Thursday, December 2, 2010

A few more things from Judy B.

"a disruptive movement" between poles. --Butler

Butler refers to the Chora and Irigaray's reading of it as not just a space, but an "inscriptional space"

Plato first refers to the Chora as "a mother, and the source or spring to a father, and the intermediate nature of a child" (50d) and later calls it "a nurse" (40b) and then as "the universal nature which receives all bodies" (55a).
--> These multiple names all under the same name, Chora, seem to echo the rhetorical issues in post-modern discourse. Situation, Ecology, etc are all terms that aim to get at the same thing. These definitions of the Chora however all stand on equal plane and instead of fighting for dominance, there's a way in which they might all suffice, offering something productive. Similarly, Rhetorical discourses many "discourses" too offer new angles of examining rhetorical action and in such a way the Chora offers a paradigm for how different, even diametric terms, might work together. Chora is about connections (RICKERT)The Chora opens things up, rather than working through exclusion and abjection, as the abject itself, it works through inclusion.
-->As Butler rights "In effect, the receiving principle potentially includes all bodies and so applies universally" (40).

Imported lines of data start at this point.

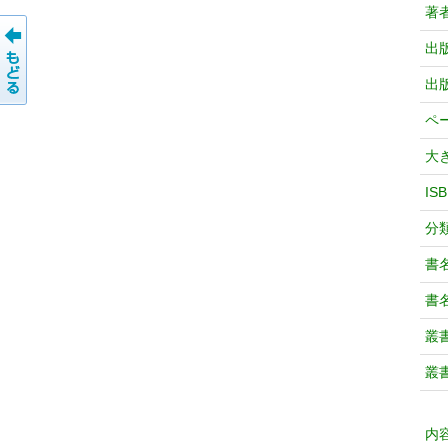
著
出
出
ペ
大
IS
分
書
書
叢
叢
内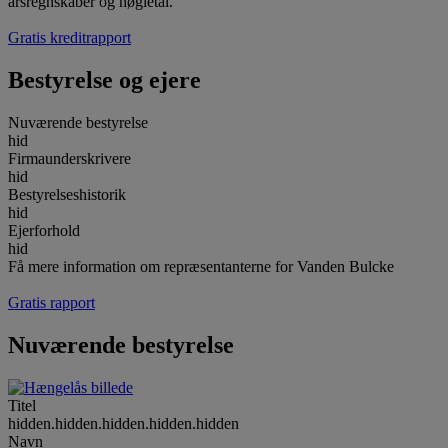
årsregnskaber og nøgletal.
Gratis kreditrapport
Bestyrelse og ejere
Nuværende bestyrelse
hid
Firmaunderskrivere
hid
Bestyrelseshistorik
hid
Ejerforhold
hid
Få mere information om repræsentanterne for Vanden Bulcke
Gratis rapport
Nuværende bestyrelse
Titel
hidden.hidden.hidden.hidden.hidden
Navn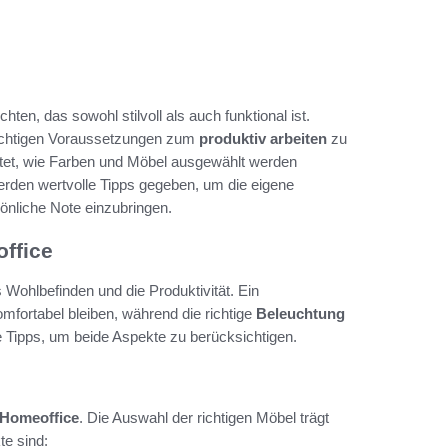
hten, das sowohl stilvoll als auch funktional ist.
 richtigen Voraussetzungen zum
produktiv arbeiten
zu
htet, wie Farben und Möbel ausgewählt werden
rden wertvolle Tipps gegeben, um die eigene
önliche Note einzubringen.
office
 Wohlbefinden und die Produktivität. Ein
mfortabel bleiben, während die richtige
Beleuchtung
che Tipps, um beide Aspekte zu berücksichtigen.
 Homeoffice
. Die Auswahl der richtigen Möbel trägt
te sind: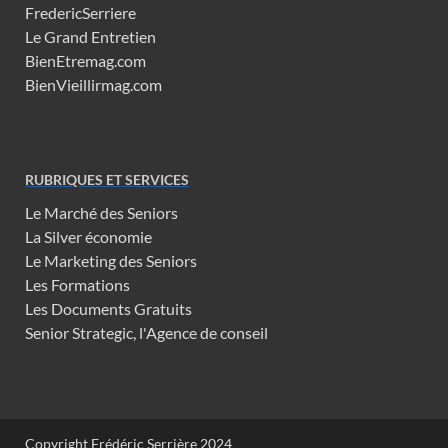
FredericSerriere
Le Grand Entretien
BienEtremag.com
BienVieillirmag.com
RUBRIQUES ET SERVICES
Le Marché des Seniors
La Silver économie
Le Marketing des Seniors
Les Formations
Les Documents Gratuits
Senior Strategic, l'Agence de conseil
Copyright Frédéric Serrière 2024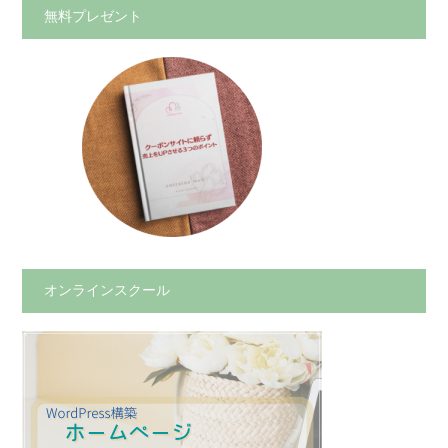
無料プレゼント
オンラインスクール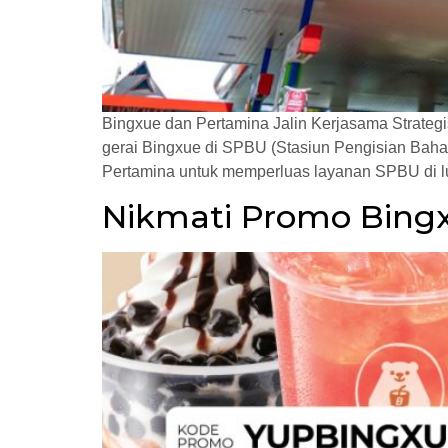
Bingxue dan Pertamina Jalin Kerjasama Strateg
gerai Bingxue di SPBU (Stasiun Pengisian Bahan
Pertamina untuk memperluas layanan SPBU di lu
Nikmati Promo Bingx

Butler brings up perhaps the most important point about the Chora. Plato, who says that the Chora is undesignatable, names that which he claims cannot be named. Butler offers one crucial interpretation: "Is it that the receptacle, designated as the undesignatable, cannot be designated, or is it rather that the "cannot" functions as an "out not to be? /.../Out we not to conclude that Plato means to prohibit the very proliferation of nominative possibilities that the undesignatable might produce? Perhaps this is a representation within discourse that functions to prohibit from discourse any further representation, one which represents After all, Plato posits that which he claims cannot be posited. And he further contradicts himself when he claim that that which cannot be posited out to be posited in only one way. In this sense, this authoritative naming of the receptacle as the unnameable constitutes ta primary or founding inscription that secures this place as an inscriptional space. This naming of what cannot be named is itself a penetration into this receptacle which is at once a violent erasure, one that establishes it as an impossible yet necessary site for all further inscriptions" (44) In other words, Butler seems to be suggesting that Plato's argument is performative. that the Chora and the discourse and designations around it, are meant to show that singular designations can be dangerous. Thus the very telling of the story about the Chora, of the site of genesis, enacts and becomes an allegory of its own procedure. In other words, had Plato assigned ONE designation to the Chora, he would have given it deifnite form and thus made it stagnate, confined to those designations.